Dark Colony (Gametek)

Mars may look pretty barren to the Pathfinder space probe, but in this game by the late 21st century we started to make it habitable and 100 years or so later, megacorporations have colonised it and shortly thereafter run into aliens.

So far so different, but from what I could tell from an early demo, Dark Colony is considerably less innovative than its initial premise. My suspicions were aroused as soon as I read about “Petra-7  deposits” over which the settlers fight with each other and with the aliens. Then I discovered you start with a small base that you have to defend and gradually build up, purchasing additional buildings and weapons and exploring the surrounding terrain as you go. Yes, we’re in Command and Conquer territory again.

For those who somehow missed one of the gaming sensations of the mid-‘90s, in Command and Conquer (and Dark Colony) you have a single, immobile base camp from which you build and send off units and mining units which you use to harvest Tiberium… er… Petra-7 which gets you the points you need to add buildings and defences to your base and build more units. You move units in order to explore or fight simply by selecting them (clicking on them or dragging over them) then clicking on a destination or an enemy.
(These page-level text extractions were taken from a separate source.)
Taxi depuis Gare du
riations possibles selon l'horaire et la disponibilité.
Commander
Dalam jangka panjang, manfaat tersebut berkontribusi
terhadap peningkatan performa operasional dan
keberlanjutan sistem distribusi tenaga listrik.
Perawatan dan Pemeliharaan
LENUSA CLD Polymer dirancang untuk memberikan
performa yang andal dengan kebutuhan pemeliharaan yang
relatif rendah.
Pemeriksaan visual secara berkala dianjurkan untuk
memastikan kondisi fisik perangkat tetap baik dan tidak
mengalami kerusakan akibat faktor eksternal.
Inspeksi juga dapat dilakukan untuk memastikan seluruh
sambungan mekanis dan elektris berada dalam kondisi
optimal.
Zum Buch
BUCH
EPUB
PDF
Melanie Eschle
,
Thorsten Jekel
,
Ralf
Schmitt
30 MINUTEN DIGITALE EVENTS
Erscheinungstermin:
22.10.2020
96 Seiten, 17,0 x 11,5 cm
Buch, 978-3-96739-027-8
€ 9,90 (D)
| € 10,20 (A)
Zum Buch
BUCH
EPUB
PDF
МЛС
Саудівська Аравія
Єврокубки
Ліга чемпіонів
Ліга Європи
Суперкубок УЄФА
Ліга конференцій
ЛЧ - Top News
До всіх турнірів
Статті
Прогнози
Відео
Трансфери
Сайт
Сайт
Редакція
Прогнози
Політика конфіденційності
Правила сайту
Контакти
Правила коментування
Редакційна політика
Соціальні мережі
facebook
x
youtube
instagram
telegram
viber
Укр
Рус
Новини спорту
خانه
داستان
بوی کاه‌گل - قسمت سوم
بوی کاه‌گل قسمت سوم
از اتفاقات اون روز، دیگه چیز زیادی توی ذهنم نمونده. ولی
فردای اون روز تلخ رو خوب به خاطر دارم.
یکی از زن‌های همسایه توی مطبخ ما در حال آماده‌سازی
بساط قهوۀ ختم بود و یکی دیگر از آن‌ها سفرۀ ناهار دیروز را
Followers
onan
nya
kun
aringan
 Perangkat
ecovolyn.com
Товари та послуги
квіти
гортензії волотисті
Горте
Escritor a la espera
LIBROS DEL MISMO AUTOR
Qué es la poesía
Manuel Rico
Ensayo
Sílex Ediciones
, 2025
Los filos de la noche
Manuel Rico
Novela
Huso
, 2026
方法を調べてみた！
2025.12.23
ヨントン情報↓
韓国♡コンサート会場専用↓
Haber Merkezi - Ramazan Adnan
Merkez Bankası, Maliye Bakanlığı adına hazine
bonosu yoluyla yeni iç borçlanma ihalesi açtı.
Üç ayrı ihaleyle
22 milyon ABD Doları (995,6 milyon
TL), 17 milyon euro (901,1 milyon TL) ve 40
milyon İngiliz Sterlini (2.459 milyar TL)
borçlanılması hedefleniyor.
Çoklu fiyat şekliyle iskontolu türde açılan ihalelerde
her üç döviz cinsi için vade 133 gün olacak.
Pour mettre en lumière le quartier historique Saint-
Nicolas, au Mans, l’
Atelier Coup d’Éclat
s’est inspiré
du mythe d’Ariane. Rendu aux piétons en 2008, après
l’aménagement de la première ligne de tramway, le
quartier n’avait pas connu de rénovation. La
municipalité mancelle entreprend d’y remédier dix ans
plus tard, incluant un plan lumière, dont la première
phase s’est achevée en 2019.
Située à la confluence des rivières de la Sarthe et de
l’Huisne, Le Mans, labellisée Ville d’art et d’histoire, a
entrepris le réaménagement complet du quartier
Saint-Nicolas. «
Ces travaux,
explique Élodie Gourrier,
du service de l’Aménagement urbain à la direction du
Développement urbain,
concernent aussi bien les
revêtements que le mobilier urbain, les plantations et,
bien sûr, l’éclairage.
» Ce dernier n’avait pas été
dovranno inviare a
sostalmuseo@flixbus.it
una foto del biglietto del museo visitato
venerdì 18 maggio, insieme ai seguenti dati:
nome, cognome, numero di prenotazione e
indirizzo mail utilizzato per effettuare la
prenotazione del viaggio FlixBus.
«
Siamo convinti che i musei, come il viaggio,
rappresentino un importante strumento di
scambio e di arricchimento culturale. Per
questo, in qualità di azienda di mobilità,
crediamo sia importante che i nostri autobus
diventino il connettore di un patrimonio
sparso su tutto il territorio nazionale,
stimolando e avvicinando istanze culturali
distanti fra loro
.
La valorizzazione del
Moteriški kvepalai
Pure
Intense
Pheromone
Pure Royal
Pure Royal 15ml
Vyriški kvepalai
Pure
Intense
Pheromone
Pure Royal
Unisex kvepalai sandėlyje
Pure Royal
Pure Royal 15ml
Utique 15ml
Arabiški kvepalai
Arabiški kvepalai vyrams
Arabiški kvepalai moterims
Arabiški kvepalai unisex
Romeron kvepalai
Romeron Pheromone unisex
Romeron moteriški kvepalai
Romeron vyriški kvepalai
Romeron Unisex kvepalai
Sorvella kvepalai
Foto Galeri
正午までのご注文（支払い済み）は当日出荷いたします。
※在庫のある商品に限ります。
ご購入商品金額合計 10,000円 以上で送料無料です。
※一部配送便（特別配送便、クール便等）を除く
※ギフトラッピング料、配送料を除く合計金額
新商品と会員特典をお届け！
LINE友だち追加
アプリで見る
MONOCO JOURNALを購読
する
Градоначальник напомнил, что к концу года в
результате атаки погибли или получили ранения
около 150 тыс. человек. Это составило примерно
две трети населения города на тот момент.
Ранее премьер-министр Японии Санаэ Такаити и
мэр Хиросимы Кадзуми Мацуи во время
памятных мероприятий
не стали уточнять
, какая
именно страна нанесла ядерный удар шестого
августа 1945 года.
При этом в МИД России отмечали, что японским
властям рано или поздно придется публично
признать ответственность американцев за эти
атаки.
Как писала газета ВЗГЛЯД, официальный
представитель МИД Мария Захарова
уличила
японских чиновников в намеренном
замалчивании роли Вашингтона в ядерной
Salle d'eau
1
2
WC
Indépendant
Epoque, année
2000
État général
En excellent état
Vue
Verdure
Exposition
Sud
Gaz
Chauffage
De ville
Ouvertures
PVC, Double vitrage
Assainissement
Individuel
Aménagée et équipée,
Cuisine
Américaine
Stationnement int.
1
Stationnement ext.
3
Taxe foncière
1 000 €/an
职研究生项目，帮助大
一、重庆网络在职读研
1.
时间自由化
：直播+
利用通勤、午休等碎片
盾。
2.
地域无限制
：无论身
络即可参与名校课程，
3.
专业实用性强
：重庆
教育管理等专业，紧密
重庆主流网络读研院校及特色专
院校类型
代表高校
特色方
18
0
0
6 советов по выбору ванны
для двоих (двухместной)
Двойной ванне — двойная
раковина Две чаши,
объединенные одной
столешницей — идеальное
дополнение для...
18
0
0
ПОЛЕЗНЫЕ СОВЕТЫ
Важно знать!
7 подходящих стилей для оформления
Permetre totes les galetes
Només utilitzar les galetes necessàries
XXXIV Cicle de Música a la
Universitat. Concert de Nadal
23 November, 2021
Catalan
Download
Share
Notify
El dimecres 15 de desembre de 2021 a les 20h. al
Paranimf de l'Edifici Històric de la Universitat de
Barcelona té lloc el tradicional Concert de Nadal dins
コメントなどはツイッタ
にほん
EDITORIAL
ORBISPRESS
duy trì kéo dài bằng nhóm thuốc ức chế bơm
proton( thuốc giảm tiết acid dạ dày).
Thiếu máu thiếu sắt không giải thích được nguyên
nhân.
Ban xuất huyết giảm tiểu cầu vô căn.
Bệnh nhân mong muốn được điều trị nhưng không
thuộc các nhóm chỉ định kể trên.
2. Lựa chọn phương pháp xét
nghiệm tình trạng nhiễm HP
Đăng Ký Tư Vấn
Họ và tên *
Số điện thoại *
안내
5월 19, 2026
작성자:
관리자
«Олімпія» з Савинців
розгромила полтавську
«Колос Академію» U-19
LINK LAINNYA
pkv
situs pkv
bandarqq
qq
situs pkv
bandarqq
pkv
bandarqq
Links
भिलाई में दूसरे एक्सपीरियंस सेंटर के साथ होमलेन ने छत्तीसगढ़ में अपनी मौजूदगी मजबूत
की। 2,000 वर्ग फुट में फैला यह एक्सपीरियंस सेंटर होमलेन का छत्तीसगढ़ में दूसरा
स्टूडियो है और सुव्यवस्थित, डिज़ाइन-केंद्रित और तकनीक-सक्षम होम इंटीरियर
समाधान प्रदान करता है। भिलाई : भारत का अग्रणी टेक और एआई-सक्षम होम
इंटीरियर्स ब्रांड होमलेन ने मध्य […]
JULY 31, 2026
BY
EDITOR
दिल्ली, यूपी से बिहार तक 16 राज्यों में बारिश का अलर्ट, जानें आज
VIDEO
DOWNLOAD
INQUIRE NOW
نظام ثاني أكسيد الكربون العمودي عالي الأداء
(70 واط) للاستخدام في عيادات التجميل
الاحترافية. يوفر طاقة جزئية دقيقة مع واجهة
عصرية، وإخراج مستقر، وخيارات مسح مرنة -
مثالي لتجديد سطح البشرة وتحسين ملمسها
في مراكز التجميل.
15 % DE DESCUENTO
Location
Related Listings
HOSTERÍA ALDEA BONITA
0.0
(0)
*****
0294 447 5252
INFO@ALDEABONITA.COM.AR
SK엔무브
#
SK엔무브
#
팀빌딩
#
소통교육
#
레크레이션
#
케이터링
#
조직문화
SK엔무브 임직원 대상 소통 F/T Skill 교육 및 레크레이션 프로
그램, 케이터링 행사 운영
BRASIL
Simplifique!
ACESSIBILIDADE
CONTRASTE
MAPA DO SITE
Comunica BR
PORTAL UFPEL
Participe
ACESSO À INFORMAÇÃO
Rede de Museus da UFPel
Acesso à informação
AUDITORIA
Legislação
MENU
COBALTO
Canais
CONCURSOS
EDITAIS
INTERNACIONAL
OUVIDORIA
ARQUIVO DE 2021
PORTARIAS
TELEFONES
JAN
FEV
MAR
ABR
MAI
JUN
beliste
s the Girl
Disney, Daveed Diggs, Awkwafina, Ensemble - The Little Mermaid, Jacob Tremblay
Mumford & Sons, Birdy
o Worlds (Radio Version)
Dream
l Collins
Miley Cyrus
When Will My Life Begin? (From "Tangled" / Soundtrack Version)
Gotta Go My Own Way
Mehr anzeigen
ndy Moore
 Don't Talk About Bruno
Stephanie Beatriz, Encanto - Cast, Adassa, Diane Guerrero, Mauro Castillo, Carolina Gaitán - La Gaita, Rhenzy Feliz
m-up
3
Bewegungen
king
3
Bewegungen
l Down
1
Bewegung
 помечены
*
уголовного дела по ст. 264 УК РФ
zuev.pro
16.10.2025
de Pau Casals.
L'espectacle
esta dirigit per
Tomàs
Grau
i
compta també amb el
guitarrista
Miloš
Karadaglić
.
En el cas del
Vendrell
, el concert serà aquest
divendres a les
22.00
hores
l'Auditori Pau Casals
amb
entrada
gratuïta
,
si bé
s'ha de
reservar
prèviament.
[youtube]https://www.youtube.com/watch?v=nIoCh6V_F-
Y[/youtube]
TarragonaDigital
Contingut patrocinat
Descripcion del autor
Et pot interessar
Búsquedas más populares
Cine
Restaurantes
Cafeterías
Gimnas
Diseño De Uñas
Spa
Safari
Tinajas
What new wrinkles has Gametek added? Well the game certainly looks a treat – all of the creatures, buildings and exotic alien flora and fauna are high resolution and move around (and kill each other) in a realistic fashion. When alien “Sy-Daemons” use their “Bio Scythes” on human infantry they bleed convincingly (a little too convincingly for my taste). Dark Colony borrows from other space strategy games in allowing you to use research to develop new units and improve the weapons and armour on existing units. There are also artefacts of an earlier alien civilisation left around with random, usually nasty effects – some demoralise your units, others suck them into a black hole and still others zip around the map simply chopping up any units that get in their way.

A couple of weaknesses of Command and Conquer have been tidied up - if you’ve lost all the units in an area you will no longer see when new enemies enter that area (though you will still “remember” the terrain). We are also promised the ability to set way points for movement so you can send your units from one side of the map to another around difficult terrain or concentrations of resistance without having to monitor their progress at all times.

The biggest disappointment is the main battle units of the humans and aliens themselves. The human units look impressive enough and have scary names – “Reaper” and “Firestorm”, but underneath the hood of each they are simply infantry, armour, artillery and air units. The aliens don’t appear to use machines, relying instead on specially-bred battle creatures which could have made for some really unusual fighting techniques but an “Atril” with a regenerating explosive mucus sac is just a heavy artillery unit by another name. The mix of speed, weapon strength and armour between humans and aliens may be different, but the basic way they fight is basically the same and both sides have the same variety of fighting units at their disposal. As far as I was able to tell, the only units to be added to the familiar mix are snipers and mines.

I only saw an early demo version, but considering the strength of the competition in this popular market area there was little I could see to persuade me to plunk down my hard-earned on something as also-ran as this.